Oral Surgery Support System | Hariyama Laboratory

Sensor, robot, and VR/AR technologies for oral surgery

In oral and maxillofacial surgery, such as jaw deformity correction, cleft lip and palate treatment, and trauma surgery, bone segments must be moved and fixed at precise target positions. Even a small positioning error can affect chewing, speech, and facial appearance.

Many steps in current surgery still rely on the experience and skills of surgeons. It is also important to transfer expert surgical skills to younger clinicians. Hariyama Laboratory studies integrated support systems that make surgical information visible, improve positioning accuracy, and support skill acquisition.

01Visualization

Magnetic position and orientation sensors measure bones and instruments in real time and visualize differences from the preoperative plan.

02Precision

Robotic positioning support helps guide bone segments toward the target pose with high accuracy.

03Skill Transfer

VR/AR training environments help students and young clinicians learn expert surgical procedures repeatedly.

High-Precision Positioning with Magnetic Sensors and Robotics

In Le Fort I osteotomy, the maxilla is separated, moved, and fixed at the target position and orientation defined in the preoperative plan. Even small position or orientation errors can affect occlusion, speech, and facial appearance, so intraoperative support that measures the bone segment quantitatively and guides it toward the planned pose is essential.

We use high-precision magnetic position and orientation sensors to acquire the real-time pose of compact sensors attached to bone segments and surgical instruments. Because the field generator creates a magnetic field, the system is less affected by camera blind spots and can stably measure position and orientation in the surgical environment.

Magnetic sensor system for real-time position and orientation measurement — Magnetic sensors acquire a 3D position vector and orientation quaternion with high accuracy, enabling visualization of differences from the preoperative plan.

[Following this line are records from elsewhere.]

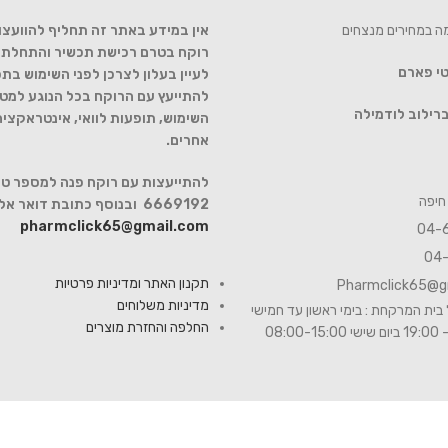
מה במחירים מנצחים
אין במידע באתר זה תחליף להוועצו
רוקח בטרם רכישת תכשיר והתחלת הט
טי פארם
לעיין בעלון לצרכן לפני השימוש בתכ
להתייעץ עם הרוקח בכל הנוגע למטר
רילוב לודמילה
השימוש, תופעות לוואי, אינטראקצי
אחרים.
6669192 ובנוסף כתובת דואר אלקטרוני
pharmclick65@gmail.com
תקנון האתר ומדיניות פרטיות
Pharmclick65@g
מדיניות משלוחים
בית המרקחת : בימי ראשון עד חמישי
החלפה והחזרת מוצרים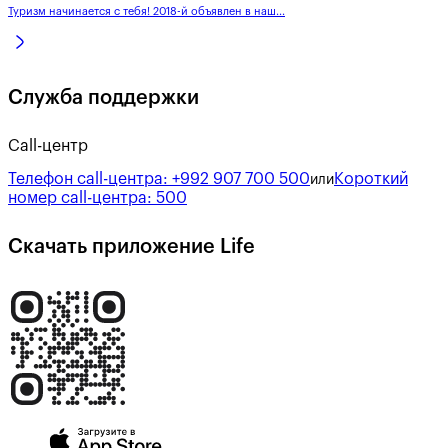
Туризм начинается с тебя! 2018-й объявлен в наш...
Служба поддержки
Call-центр
Телефон call-центра:
+992 907 700 500
Короткий
или
номер call-центра:
500
Скачать приложение Life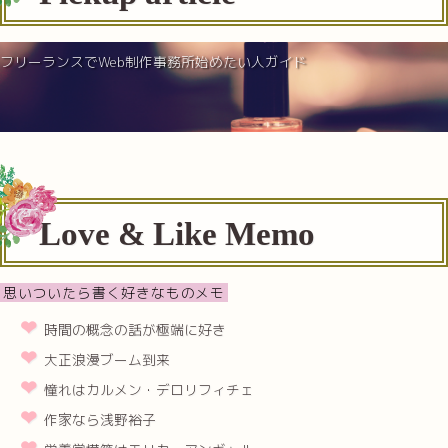
フリーランスでWeb制作事務所始めたい人ガイド
Love & Like Memo
思いついたら書く好きなものメモ
時間の概念の話が極端に好き
大正浪漫ブーム到来
憧れはカルメン・デロリフィチェ
作家なら浅野裕子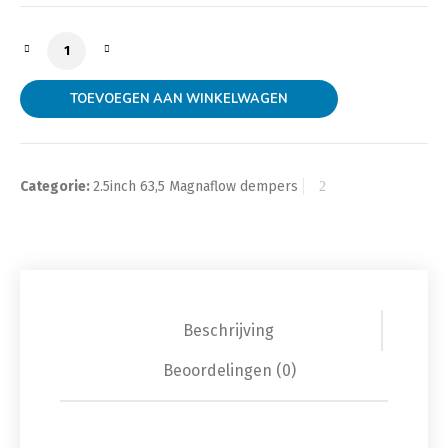
MagnaFlow demper ovaal 2.5inch 63,5mm enkel naar 
TOEVOEGEN AAN WINKELWAGEN
Categorie:
2.5inch 63,5 Magnaflow dempers
Beschrijving
Beoordelingen (0)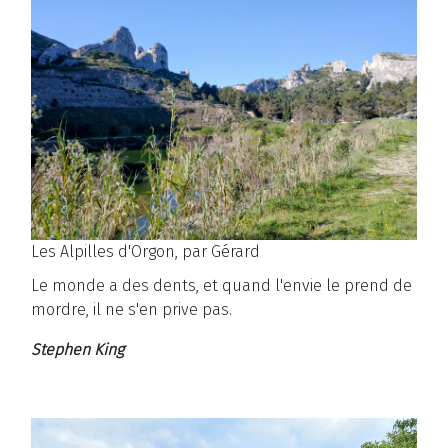
Les Alpilles d'Orgon, par Gérard
Le monde a des dents, et quand l'envie le prend de
mordre, il ne s'en prive pas.
Stephen King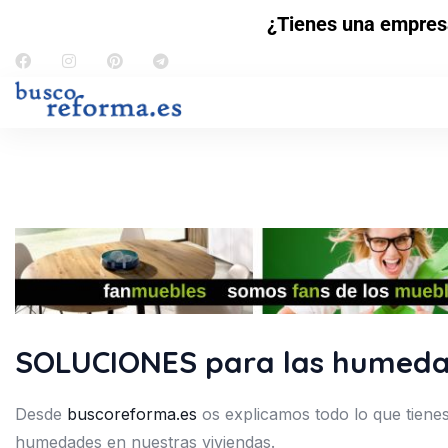
¿Tienes una empres
SOLUCIONES para las humedad
Desde
buscoreforma.es
os explicamos todo lo que tiene
humedades en nuestras viviendas.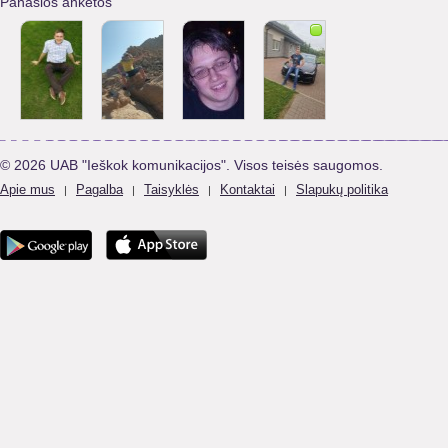
Panašios anketos
© 2026 UAB "Ieškok komunikacijos". Visos teisės saugomos.
Apie mus
Pagalba
Taisyklės
Kontaktai
Slapukų politika
|
|
|
|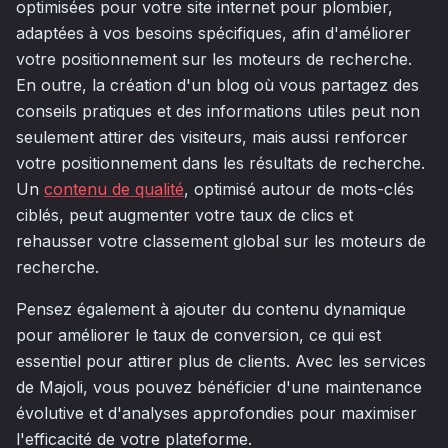
optimisées pour votre site internet pour plombier,
adaptées à vos besoins spécifiques, afin d'améliorer
votre positionnement sur les moteurs de recherche.
En outre, la création d'un blog où vous partagez des
conseils pratiques et des informations utiles peut non
seulement attirer des visiteurs, mais aussi renforcer
votre positionnement dans les résultats de recherche.
Un
contenu de qualité
, optimisé autour de mots-clés
ciblés, peut augmenter votre taux de clics et
rehausser votre classement global sur les moteurs de
recherche.
Pensez également à ajouter du contenu dynamique
pour améliorer le taux de conversion, ce qui est
essentiel pour attirer plus de clients. Avec les services
de Majoli, vous pouvez bénéficier d'une maintenance
évolutive et d'analyses approfondies pour maximiser
l'efficacité de votre plateforme.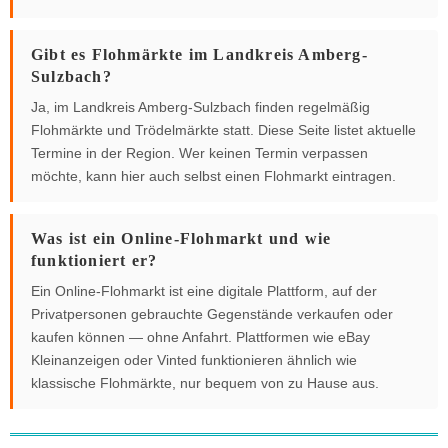
Gibt es Flohmärkte im Landkreis Amberg-
Sulzbach?
Ja, im Landkreis Amberg-Sulzbach finden regelmäßig
Flohmärkte und Trödelmärkte statt. Diese Seite listet aktuelle
Termine in der Region. Wer keinen Termin verpassen
möchte, kann hier auch selbst einen Flohmarkt eintragen.
Was ist ein Online-Flohmarkt und wie
funktioniert er?
Ein Online-Flohmarkt ist eine digitale Plattform, auf der
Privatpersonen gebrauchte Gegenstände verkaufen oder
kaufen können — ohne Anfahrt. Plattformen wie eBay
Kleinanzeigen oder Vinted funktionieren ähnlich wie
klassische Flohmärkte, nur bequem von zu Hause aus.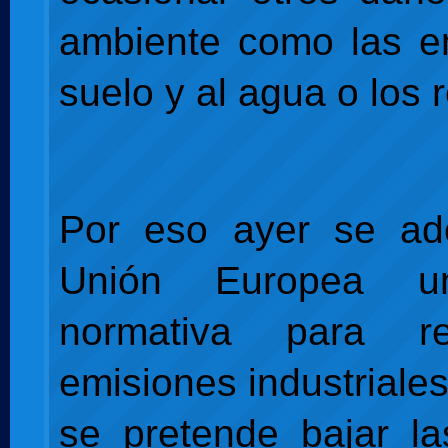
ambiente como las e
suelo y al agua o los 
Por eso ayer se ad
Unión Europea u
normativa para re
emisiones industriale
se pretende bajar la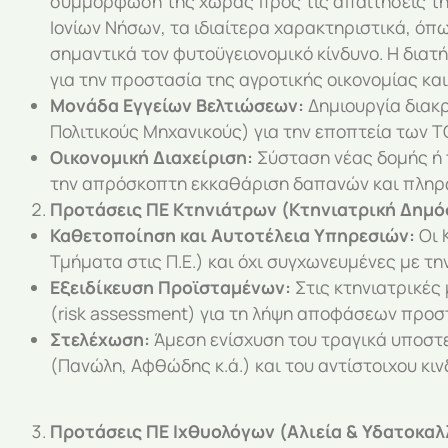
συμμόρφωση της χώρας προς τις απαιτήσεις της
Ιονίων Νήσων, τα ιδιαίτερα χαρακτηριστικά, όπ
σημαντικά τον φυτοϋγειονομικό κίνδυνο. Η δια
για την προστασία της αγροτικής οικονομίας κα
Μονάδα Εγγείων Βελτιώσεων:
Δημιουργία διακρ
Πολιτικούς Μηχανικούς) για την εποπτεία των Τ
Οικονομική Διαχείριση:
Σύσταση νέας δομής ή τ
την απρόσκοπτη εκκαθάριση δαπανών και πλη
Προτάσεις ΠΕ Κτηνιάτρων (Κτηνιατρική Δημόσ
Καθετοποίηση και Αυτοτέλεια Υπηρεσιών:
Οι 
Τμήματα στις Π.Ε.) και όχι συγχωνευμένες με την
Εξειδίκευση Προϊσταμένων:
Στις κτηνιατρικές
(risk assessment) για τη λήψη αποφάσεων προσ
Στελέχωση:
Άμεση ενίσχυση του τραγικά υποστε
(Πανώλη, Αφθώδης κ.ά.) και του αντίστοιχου κ
Προτάσεις ΠΕ Ιχθυολόγων (Αλιεία & Υδατοκαλ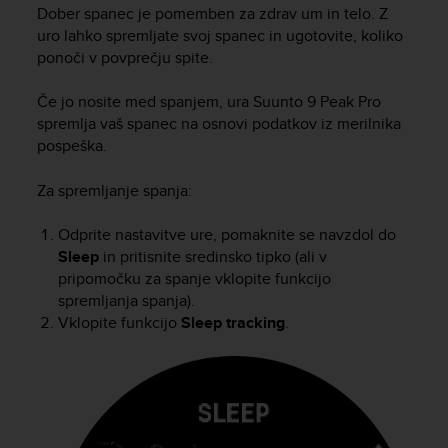
i
Dober spanec je pomemben za zdrav um in telo. Z
e
uro lahko spremljate svoj spanec in ugotovite, koliko
v
ponoči v povprečju spite.
i
n
Če jo nosite med spanjem, ura
Suunto 9 Peak Pro
g
L
spremlja vaš spanec na osnovi podatkov iz merilnika
e
pospeška.
v
e
Za spremljanje spanja:
l
A
Odprite nastavitve ure, pomaknite se navzdol do
A
Sleep
in pritisnite sredinsko tipko (ali v
c
pripomočku za spanje vklopite funkcijo
o
spremljanja spanja).
n
f
Vklopite funkcijo
Sleep tracking
.
o
r
m
a
n
c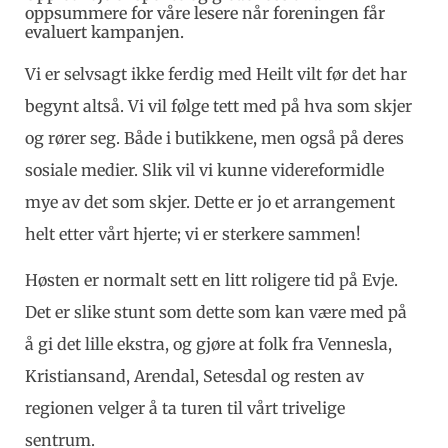
oppsummere for våre lesere når foreningen får
evaluert kampanjen.
Vi er selvsagt ikke ferdig med Heilt vilt før det har
begynt altså. Vi vil følge tett med på hva som skjer
og rører seg. Både i butikkene, men også på deres
sosiale medier. Slik vil vi kunne videreformidle
mye av det som skjer. Dette er jo et arrangement
helt etter vårt hjerte; vi er sterkere sammen!
Høsten er normalt sett en litt roligere tid på Evje.
Det er slike stunt som dette som kan være med på
å gi det lille ekstra, og gjøre at folk fra Vennesla,
Kristiansand, Arendal, Setesdal og resten av
regionen velger å ta turen til vårt trivelige
sentrum.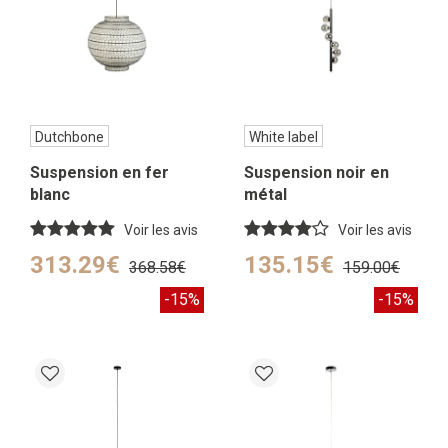
Dutchbone
White label
Suspension en fer
Suspension noir en
blanc
métal
Voir les avis
Voir les avis
313.29€
135.15€
368.58€
159.00€
-15%
-15%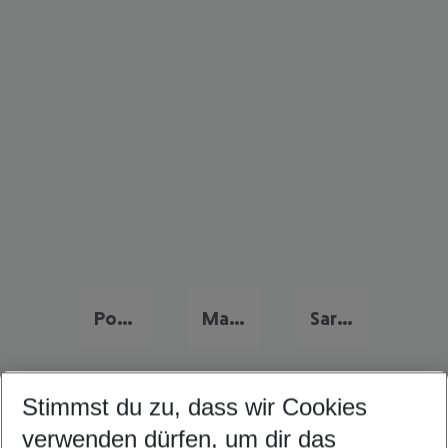
Portugal Urlaub
Malta Urlaub
Sardinien Urlaub
Stimmst du zu, dass wir Cookies
Quicklinks
verwenden dürfen, um dir das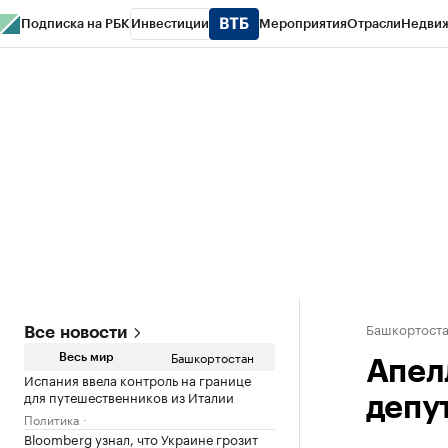
Подписка на РБК
Инвестиции
Мероприятия
Отрасли
Недви
РБК Курсы
РБК Life
Тренды
Визионеры
Национальные проекты
Горо
Спецпроекты СПб
Конференции СПб
Спецпроекты
Проверка конт
Башкортост
Все новости
Башкортостан
Весь мир
Апел
Испания ввела контроль на границе
для путешественников из Италии
депу
Политика
Bloomberg узнал, что Украине грозит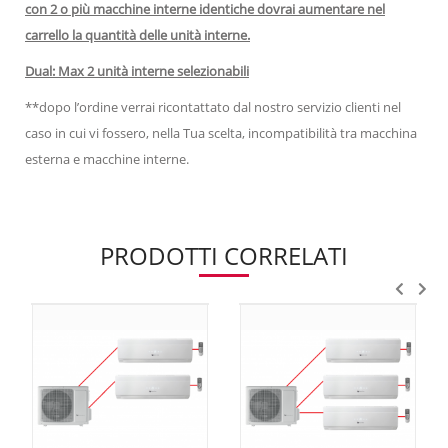
con 2 o più macchine interne identiche dovrai aumentare nel
carrello la quantità delle unità interne.
Dual: Max 2 unità interne selezionabili
**dopo l’ordine verrai ricontattato dal nostro servizio clienti nel
caso in cui vi fossero, nella Tua scelta, incompatibilità tra macchina
esterna e macchine interne.
PRODOTTI CORRELATI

The sensor information is also used for robotic control. By aligning the sensor coordinate system with the robot coordinate system, a robot arm can guide the maxillary bone segment moved in Le Fort I osteotomy toward the target pose while evaluating position and orientation errors.

Robotic positioning support for maxillary bone segments in Le Fort I osteotomy — The robot arm supports positioning of the maxillary bone segment according to the preoperative plan, targeting position error below 2.0 mm and orientation error below 2.0 degrees.

By combining intraoperative navigation with robotic positioning, this research integrates measurement, visualization, and operation support for more accurate surgery and reduced burden on surgeons.

VR/AR-Based Surgical Skill Training

We also use VR/AR technologies to visualize expert surgical techniques and create training environments where dental students and young clinicians can practice repeatedly. This approach supports efficient skill acquisition and advanced medical education.

VR surgical skill training experiment using Meta Quest and Unity — VR devices and Unity are used to build an environment for learning surgical procedures through experience.

Future Direction

Our long-term goal is an integrated digital platform for oral surgery that connects diagnosis, preoperative planning, intraoperative support, and education through visualization, precision control, and skill transfer.